◆ Directives:
A - Answer these questions about the text below on settlement technology levels, one per line, marked (i), (ii), (iii) like the questions:
(i) What modifier does the chart list for Copper?
(ii) What range does the Wilderness column give for Iron?
(iii) How is a Wilderness Village described?
B - Rewrite the part of the text below on settlement technology levels between "Settlements of different" and "roll make sense.", inclusive, swapping "Stone Age Village" for "Copper Age Village".

◆ Text section:
--------
Not sure if I'll include this or a version of this in the Eradu setting, but I like the basic concept here and have been thinking about it for a while. Any thoughts would be appreciated.
The Chart
Base | Mod | Far City | City | Town | Rural | Wilderness |
Stick | -3 | 1 | --- | --- | 1 | 1 - 3 |
Stone | -2 | 2 - 10 | 1 | 1 - 7 | 2 - 27 | 4 - 57 |
Copper | -1 | 11 - 20 | 2 - 7 | 8 - 71 | 28 - 79 | 58 - 88 |
Bronze | +0 | 21 - 33 | 8 - 65 | 72 - 91 | 80 - 95 | 89 - 96 |
Iron | +1 | 34 - 56 | 66 - 83 | 92 - 97 | 96 - 99 | 97 - 99 |
Steel | +2 | 57 - 89 | 84 - 92 | 98 - 99 | 100 | 100 |
Hard Steel | +3 | 90 - 97 | 93 - 96 | 100 | --- | --- |
Hard Silver | +4 | 98 - 99 | 97 - 99 | --- | --- | --- |
Black Steel | +5 | 100 | 100 | --- | --- | --- |
Oh the Places We'll Go!
Settlements of different sizes have different chances of being more or less "advanced" when it comes to "technology". Of course, there may be a Stone Age Village next to a Black Steel Age City, which means that the folks are likely just incredibly poor and not necessarily savages. The GM will have to get clever to make every die roll make sense.
Wilderness Village
Small villages in the middle of nowhere.
--------
◆ Information shown:
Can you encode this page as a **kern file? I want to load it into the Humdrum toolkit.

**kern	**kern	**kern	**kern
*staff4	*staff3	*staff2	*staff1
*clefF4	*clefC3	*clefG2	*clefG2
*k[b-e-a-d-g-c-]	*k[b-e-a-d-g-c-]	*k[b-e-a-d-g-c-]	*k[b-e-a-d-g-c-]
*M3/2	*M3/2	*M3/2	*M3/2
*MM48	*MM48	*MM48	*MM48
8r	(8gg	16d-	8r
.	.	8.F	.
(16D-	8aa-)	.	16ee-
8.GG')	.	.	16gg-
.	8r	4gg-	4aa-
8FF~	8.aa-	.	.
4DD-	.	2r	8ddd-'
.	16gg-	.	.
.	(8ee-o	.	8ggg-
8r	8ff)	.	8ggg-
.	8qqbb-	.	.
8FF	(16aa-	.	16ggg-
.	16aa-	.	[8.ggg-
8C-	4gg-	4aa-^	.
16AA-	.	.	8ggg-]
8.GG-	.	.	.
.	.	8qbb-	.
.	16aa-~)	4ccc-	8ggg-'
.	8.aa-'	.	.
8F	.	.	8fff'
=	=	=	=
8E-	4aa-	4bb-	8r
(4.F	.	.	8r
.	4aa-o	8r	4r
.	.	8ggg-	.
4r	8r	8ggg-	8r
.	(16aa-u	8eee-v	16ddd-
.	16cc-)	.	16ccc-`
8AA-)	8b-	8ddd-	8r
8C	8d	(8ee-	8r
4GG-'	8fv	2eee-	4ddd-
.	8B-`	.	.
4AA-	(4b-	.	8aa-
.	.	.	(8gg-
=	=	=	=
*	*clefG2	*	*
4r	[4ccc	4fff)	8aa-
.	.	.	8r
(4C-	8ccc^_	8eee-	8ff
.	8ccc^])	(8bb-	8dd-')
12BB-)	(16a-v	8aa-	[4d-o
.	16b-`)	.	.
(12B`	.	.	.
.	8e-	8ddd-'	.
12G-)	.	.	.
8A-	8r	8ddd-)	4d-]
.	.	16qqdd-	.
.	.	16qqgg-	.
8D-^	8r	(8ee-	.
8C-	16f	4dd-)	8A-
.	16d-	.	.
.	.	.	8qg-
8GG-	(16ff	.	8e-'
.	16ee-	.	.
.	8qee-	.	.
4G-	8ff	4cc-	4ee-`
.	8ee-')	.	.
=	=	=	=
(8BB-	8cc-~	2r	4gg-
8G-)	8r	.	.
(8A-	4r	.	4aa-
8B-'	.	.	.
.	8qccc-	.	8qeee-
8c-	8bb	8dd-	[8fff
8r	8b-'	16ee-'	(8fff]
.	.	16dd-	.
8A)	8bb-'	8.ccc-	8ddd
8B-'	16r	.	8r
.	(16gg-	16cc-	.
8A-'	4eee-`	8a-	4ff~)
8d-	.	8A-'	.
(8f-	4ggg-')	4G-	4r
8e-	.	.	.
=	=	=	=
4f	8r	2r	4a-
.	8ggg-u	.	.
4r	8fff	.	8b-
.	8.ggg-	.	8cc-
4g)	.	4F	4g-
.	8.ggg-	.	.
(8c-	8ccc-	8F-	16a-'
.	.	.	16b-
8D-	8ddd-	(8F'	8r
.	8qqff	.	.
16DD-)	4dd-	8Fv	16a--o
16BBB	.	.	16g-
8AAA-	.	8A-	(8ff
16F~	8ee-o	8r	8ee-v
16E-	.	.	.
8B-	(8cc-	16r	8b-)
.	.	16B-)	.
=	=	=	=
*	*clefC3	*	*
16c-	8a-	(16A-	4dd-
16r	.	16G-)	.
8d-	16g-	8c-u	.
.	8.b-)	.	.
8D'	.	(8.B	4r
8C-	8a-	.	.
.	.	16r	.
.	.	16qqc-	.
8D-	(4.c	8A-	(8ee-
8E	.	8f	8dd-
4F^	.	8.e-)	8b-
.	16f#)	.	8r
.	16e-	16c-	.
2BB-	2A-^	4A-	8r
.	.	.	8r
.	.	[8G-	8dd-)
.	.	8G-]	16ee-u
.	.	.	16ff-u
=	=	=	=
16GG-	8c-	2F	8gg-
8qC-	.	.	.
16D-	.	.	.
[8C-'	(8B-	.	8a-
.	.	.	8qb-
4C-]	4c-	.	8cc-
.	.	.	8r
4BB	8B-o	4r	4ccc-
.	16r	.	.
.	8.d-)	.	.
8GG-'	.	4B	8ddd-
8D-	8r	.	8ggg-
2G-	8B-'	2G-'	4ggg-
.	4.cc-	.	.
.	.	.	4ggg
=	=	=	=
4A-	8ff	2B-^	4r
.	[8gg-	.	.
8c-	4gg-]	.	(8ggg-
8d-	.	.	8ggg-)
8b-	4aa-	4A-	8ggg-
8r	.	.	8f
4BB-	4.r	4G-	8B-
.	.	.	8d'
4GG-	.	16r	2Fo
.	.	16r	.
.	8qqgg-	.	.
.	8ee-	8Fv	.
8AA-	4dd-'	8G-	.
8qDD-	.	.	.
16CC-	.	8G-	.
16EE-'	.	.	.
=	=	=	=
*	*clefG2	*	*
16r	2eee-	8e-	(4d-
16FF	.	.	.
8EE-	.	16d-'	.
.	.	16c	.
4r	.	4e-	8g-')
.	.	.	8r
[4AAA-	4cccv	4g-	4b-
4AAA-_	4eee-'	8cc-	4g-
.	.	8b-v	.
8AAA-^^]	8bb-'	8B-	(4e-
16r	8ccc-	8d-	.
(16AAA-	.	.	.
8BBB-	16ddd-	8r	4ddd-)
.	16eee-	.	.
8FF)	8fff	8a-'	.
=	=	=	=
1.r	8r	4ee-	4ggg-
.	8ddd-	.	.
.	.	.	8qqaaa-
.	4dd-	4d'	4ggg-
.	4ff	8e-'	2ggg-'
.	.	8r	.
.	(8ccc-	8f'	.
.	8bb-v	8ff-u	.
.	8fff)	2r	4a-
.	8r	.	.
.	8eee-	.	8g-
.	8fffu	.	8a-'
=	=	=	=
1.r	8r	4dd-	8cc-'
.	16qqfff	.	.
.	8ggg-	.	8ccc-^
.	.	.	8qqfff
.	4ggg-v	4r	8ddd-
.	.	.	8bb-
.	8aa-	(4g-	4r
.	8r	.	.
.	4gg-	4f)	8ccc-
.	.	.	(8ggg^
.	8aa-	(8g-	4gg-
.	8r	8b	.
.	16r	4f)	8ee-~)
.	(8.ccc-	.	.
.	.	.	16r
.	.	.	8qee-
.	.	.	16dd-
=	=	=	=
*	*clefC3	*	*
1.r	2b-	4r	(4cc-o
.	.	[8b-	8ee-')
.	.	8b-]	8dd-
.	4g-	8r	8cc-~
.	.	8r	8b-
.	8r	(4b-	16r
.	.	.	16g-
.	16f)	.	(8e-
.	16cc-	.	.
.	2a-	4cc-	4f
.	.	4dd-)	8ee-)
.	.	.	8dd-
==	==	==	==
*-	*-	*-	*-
--------
◆ Solved tasks:
A -
(i) -1
(ii) 97 - 99
(iii) Small villages in the middle of nowhere.

B -
Settlements of different sizes have different chances of being more or less "advanced" when it comes to "technology". Of course, there may be a Copper Age Village next to a Black Steel Age City, which means that the folks are likely just incredibly poor and not necessarily savages. The GM will have to get clever to make every die roll make sense.